§ **Directions**
[1] Name each distinct username that heads a post in the forum thread about the SM giveaway.
[2] Extend the forum thread about the SM giveaway with the replies that come after its final post.

§ **Document segment**
┄┄┄┄┄┄

# Kekai's FREE SM giveaway!!!



## Kekai (Jan 12, 2005)

I will give away a free SM. Heres the rules. 

1. I want people to recruit and the person who gets the most people to come to the Suns board and post there by the end of the NBA season and stay active will get a SM from me.

2. No making seperate accounts for yourself, as I can see your IP adress.

3. The person you recruit must PM me so I know you, and that person must have at least 5 posts a day in the Suns board.

4. Anyone is eligible that is NOT a Supporting Member from ANY team. If you like a different team, but have friends that are Suns fans, send them here! Post here if interested!


----------



## Dissonance (Jul 21, 2004)

I'll make an attempt to get people to come here. Prolly won't find many but worth a try.


----------



## Kekai (Jan 12, 2005)

dissonance19 said:


> I'll make an attempt to get people to come here. Prolly won't find many but worth a try.


Yup man. Good luck. Look at it this way, if you are the only one that wants to do this and only get one person here to be active, I'll give away the SM to you. Hah.


----------



## DaUnbreakableKinG (Jun 28, 2003)

Great job Kekai. :greatjob:


----------



## BG7 (Jun 25, 2003)

Kekai, give me a week and I'll get your forum booming with bussiness.

┄┄┄┄┄┄

§ **Information provided**
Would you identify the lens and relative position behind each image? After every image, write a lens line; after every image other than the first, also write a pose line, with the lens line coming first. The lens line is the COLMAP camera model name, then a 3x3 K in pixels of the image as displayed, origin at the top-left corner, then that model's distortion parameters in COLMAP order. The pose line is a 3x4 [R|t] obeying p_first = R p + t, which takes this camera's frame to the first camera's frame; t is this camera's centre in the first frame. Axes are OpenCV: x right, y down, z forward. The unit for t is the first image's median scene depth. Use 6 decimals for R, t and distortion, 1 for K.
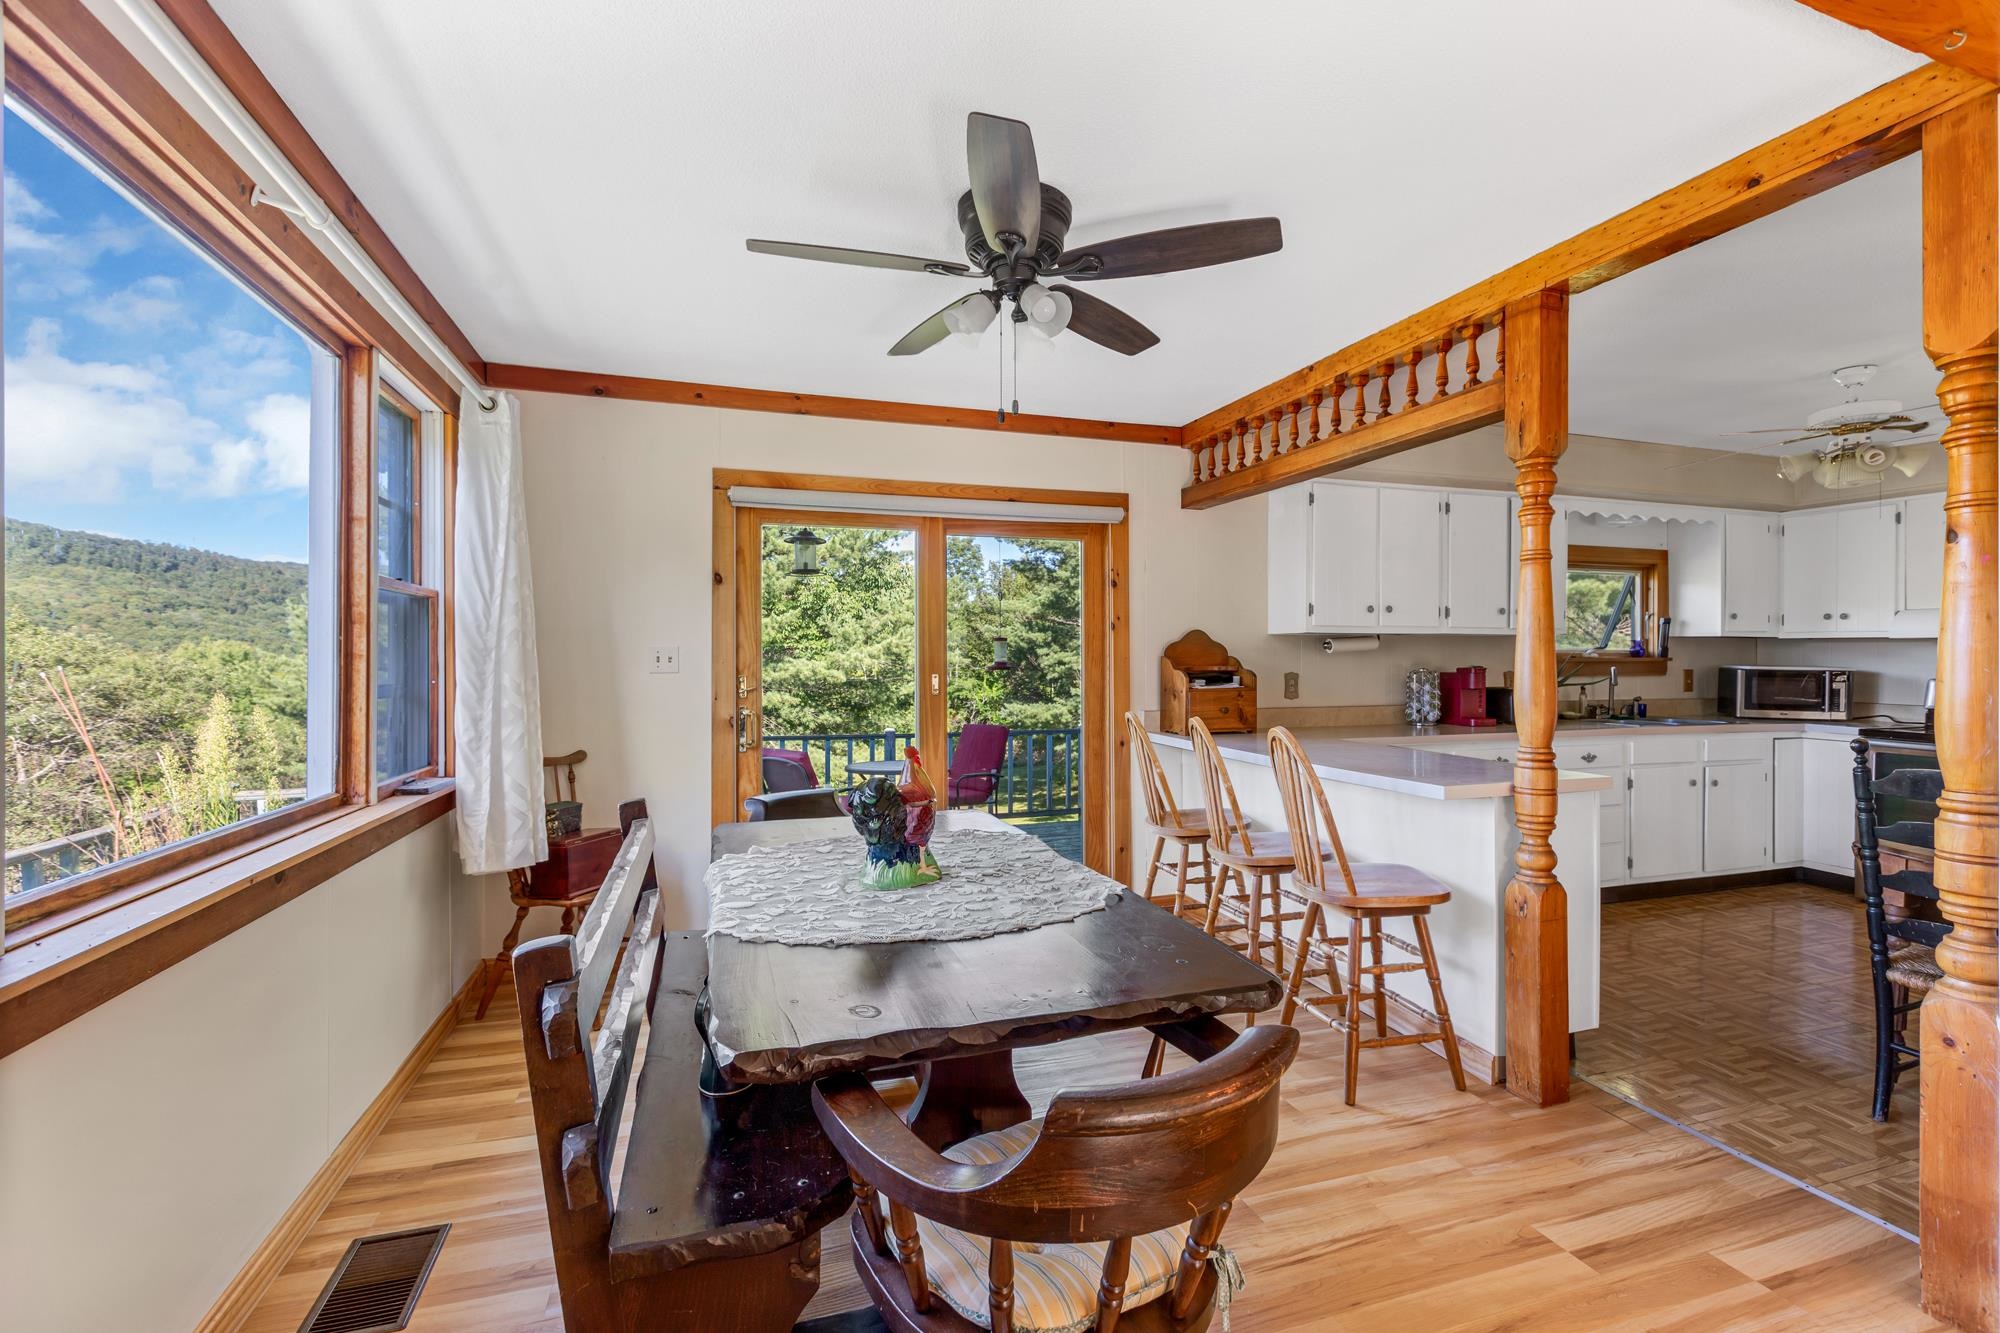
lens RADIAL K [[905.7, 0, 1008.3], [0, 905.7, 664.7], [0, 0, 1]] dist [0.008580, -0.002253]
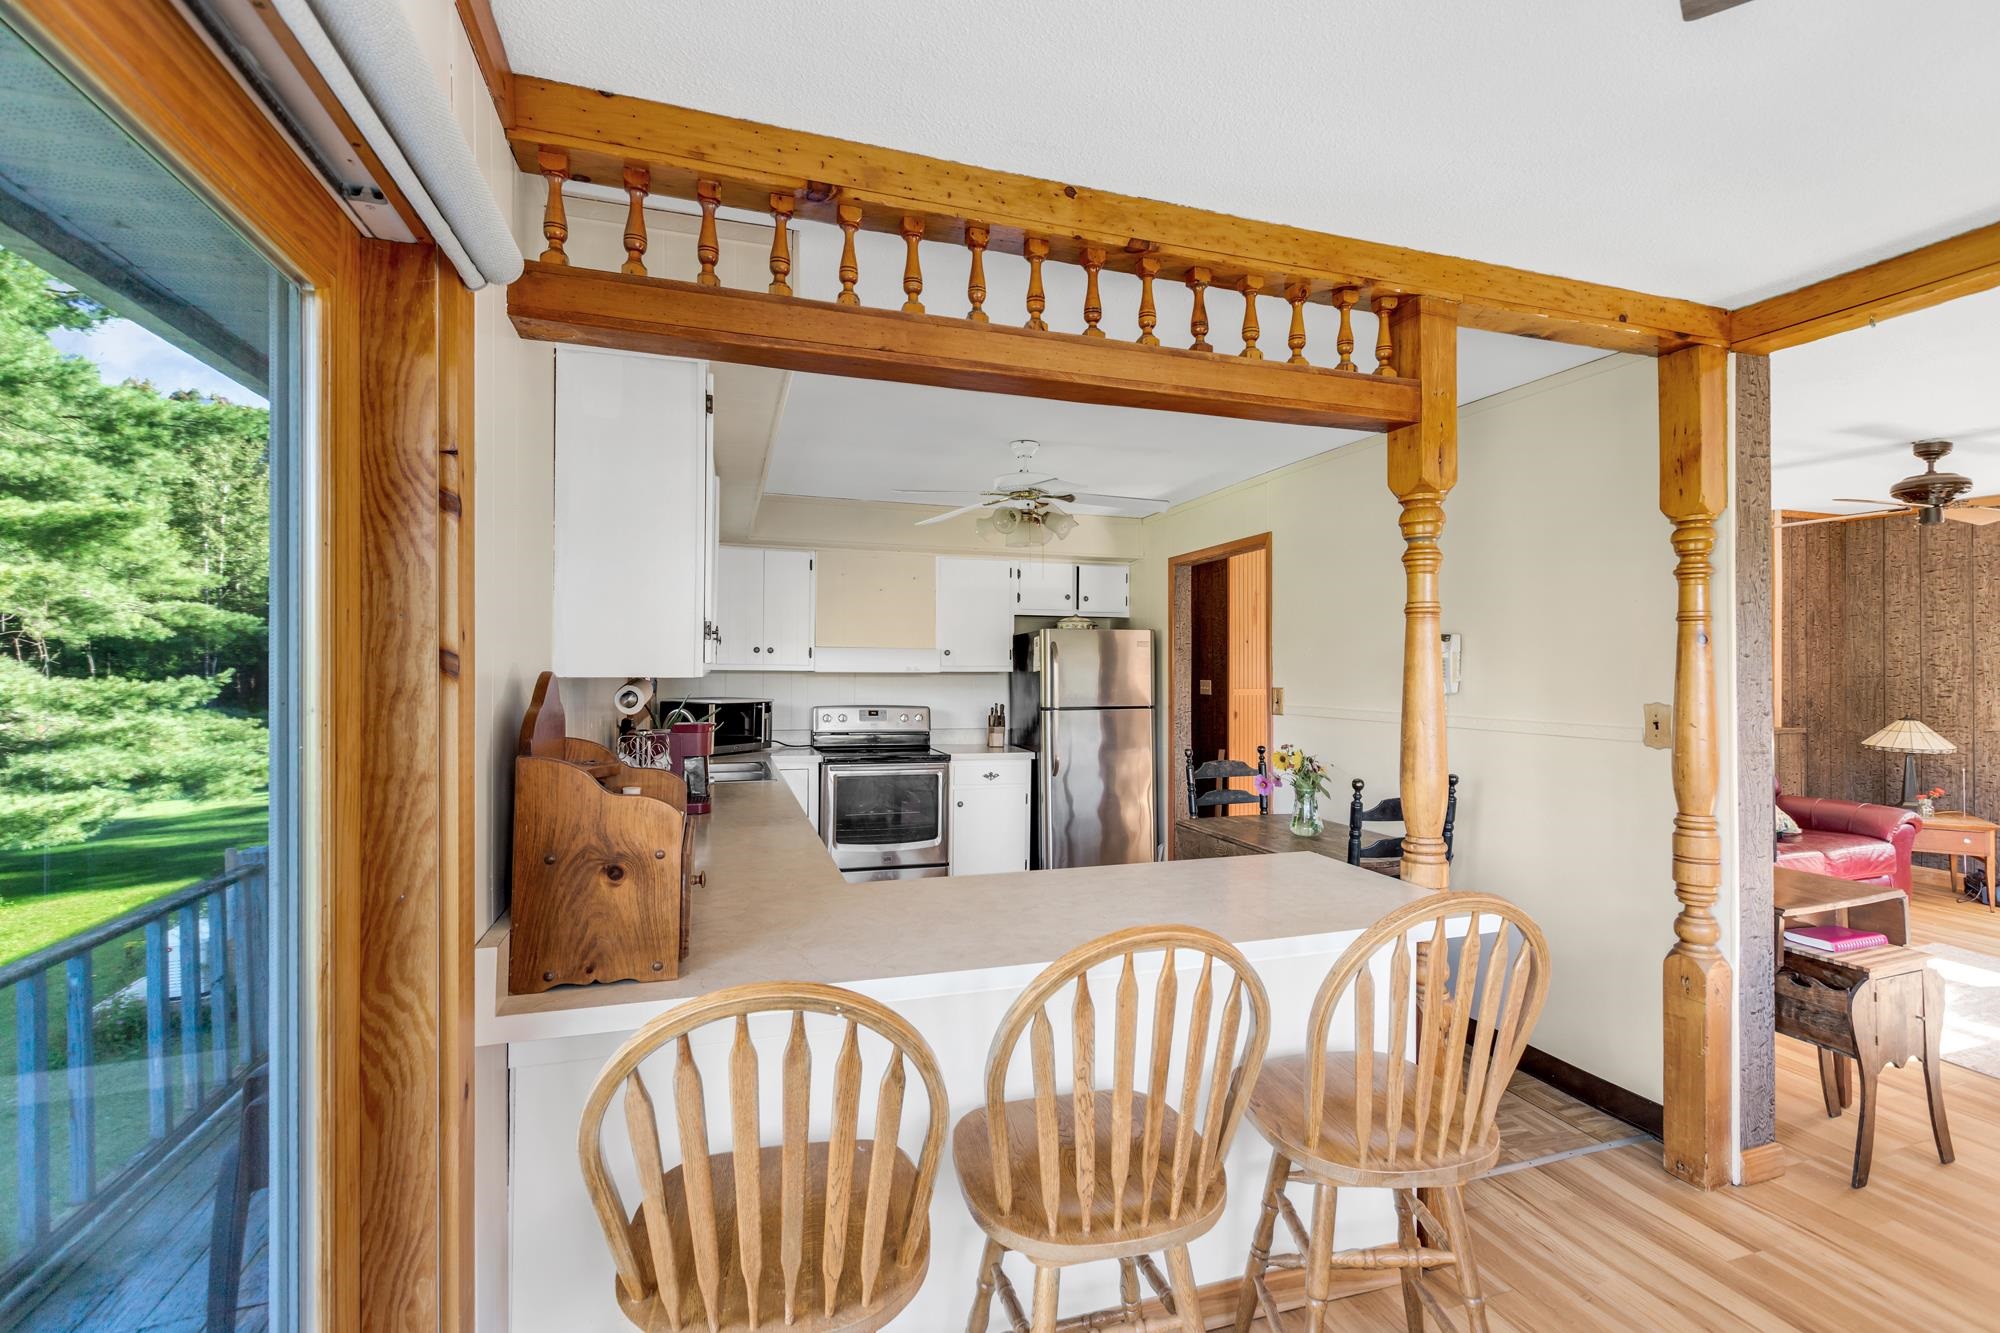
lens RADIAL K [[905.7, 0, 1012.1], [0, 905.7, 658.6], [0, 0, 1]] dist [0.008580, -0.002253]
pose [[-0.010144, 0.006327, 0.999929, -0.151324], [0.003580, 0.999974, -0.006291, -0.040548], [-0.999942, 0.003516, -0.010166, 0.814276]]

┄┄┄┄┄┄

§ **Answers to the tasks**
[1] Kekai, Dissonance, DaUnbreakableKinG, BG7

[2]
----------



## BG7 (Jun 25, 2003)

I also recruit myself and my nearly 10,000 posts.


----------



## Kekai (Jan 12, 2005)

sloth said:


> I also recruit myself and my nearly 10,000 posts.


No. You don't count you babyblueslugga. You can post here a lot if you want, but I'll only give it to you if you recruit more Suns posters.


----------



## Dissonance (Jul 21, 2004)

Seriously, though. Someone needs to update some of the avatar logos especially this one. Our logo is no longer this box,even tho ESPN/TNT still use it sometimes. But it's the firebird on the ball with PHX on it. We need a change! :biggrin:


----------



## Kekai (Jan 12, 2005)

dissonance19 said:


> Seriously, though. Someone needs to update some of the avatar logos especially this one. Our logo is no longer this box,even tho ESPN/TNT still use it sometimes. But it's the firebird on the ball with PHX on it. We need a change! :biggrin:


I hear ya. Go out and get some people!!! haha


----------



## Dissonance (Jul 21, 2004)

Kekai23 said:


> I hear ya. Go out and get some people!!! haha



lol, I might as well just pay 10 bucks for SM. People prolly won't care. But I at least got one to come. More than anyone else can say so far. Who knows, maybe more, especially if you see new posters here. Prolly got it from LJ.


----------



## BG7 (Jun 25, 2003)

dissonance19 said:


> lol, I might as well just pay 10 bucks for SM. People prolly won't care. But I at least got one to come. More than anyone else can say so far. Who knows, maybe more, especially if you see new posters here. Prolly got it from LJ.


We will never know how many people I recruited here. I spammed the heck out of other Phoenix Suns message boards and chat rooms, and sent emails from the yahoo directory telling people to join.


----------



## Kekai (Jan 12, 2005)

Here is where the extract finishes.